PROBLEM SET
1 > Answer these questions using the email on film restoration.
(a) When does a film enter film history?
(b) What does the writer call the bedrock principle behind any restoration?
(c) What can a filmmaker who is still living always do?
2 > The email on film restoration says that getting close to the original is often very difficult. Explain the reason it gives.
3 > List every word or phrase that the email on film restoration places in quotation marks.

GIVEN PASSAGE
___

From: Fred Camper (email suppressed)
Date: Thu Sep 04 2008 - 12:45:23 PDT
When a film is shown publicly, even to but a few people, it enters film
history, and when it gets discussed and written about, even more so.
Crisper color and sharper imagery do not always represent
"improvements." I think the absolute bedrock principle behind any
restoration should be to get something as close to the original as
possible. Of course changes in print stocks and the like mean this is
often very difficult. Still, I don't see how one can argue with the
principle. Maybe the filmmaker would not have wanted "better" color, et
cetera, if she or he could have seen the new result. The Lawder example
is a good one in that regard.
When the filmmaker is living, she or he can always approve a new
version. But it should be made clear to all that that is what it is, a
new version. In an ideal world of nearly limitless resources, a world
that of course does not exist, the film should also be restored to a
version that is as close to the original as possible.
What constitutes a "new version"? Of course this can be hard to decide.

___

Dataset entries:
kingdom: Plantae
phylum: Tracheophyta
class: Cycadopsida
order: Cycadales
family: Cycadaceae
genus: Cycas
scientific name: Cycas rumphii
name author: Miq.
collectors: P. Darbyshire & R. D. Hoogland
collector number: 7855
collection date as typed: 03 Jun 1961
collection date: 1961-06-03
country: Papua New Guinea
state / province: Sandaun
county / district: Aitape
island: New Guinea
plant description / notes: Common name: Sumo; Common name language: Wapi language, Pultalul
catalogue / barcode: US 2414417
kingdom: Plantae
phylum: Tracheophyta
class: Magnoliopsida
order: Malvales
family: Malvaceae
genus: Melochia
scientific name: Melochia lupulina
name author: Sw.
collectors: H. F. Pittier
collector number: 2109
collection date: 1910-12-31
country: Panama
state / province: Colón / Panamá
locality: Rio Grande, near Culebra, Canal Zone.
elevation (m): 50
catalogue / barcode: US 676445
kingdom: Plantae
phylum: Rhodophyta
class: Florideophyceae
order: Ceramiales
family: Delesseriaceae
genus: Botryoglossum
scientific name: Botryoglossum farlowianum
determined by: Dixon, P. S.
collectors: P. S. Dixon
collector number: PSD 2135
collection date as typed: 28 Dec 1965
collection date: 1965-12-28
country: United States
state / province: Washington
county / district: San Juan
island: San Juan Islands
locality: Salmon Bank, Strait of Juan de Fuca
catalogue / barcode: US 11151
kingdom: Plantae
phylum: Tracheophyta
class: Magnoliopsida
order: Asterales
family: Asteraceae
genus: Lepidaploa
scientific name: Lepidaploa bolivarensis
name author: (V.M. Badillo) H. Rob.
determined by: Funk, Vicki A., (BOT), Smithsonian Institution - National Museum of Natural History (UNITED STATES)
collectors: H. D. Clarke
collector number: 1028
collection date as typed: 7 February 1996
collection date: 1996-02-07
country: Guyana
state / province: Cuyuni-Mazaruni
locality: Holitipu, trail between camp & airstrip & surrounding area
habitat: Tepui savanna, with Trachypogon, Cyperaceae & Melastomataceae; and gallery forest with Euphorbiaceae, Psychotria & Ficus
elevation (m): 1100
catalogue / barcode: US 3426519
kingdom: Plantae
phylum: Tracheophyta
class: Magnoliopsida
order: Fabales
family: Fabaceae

___

SOLUTIONS PER TASK
1 >
(a) When it is shown publicly, even to only a few people.
(b) Getting something as close to the original as possible.
(c) Approve a new version of the film.

2 > The email attributes the difficulty to changes in print stocks and the like.

3 >
- improvements
- better
- new version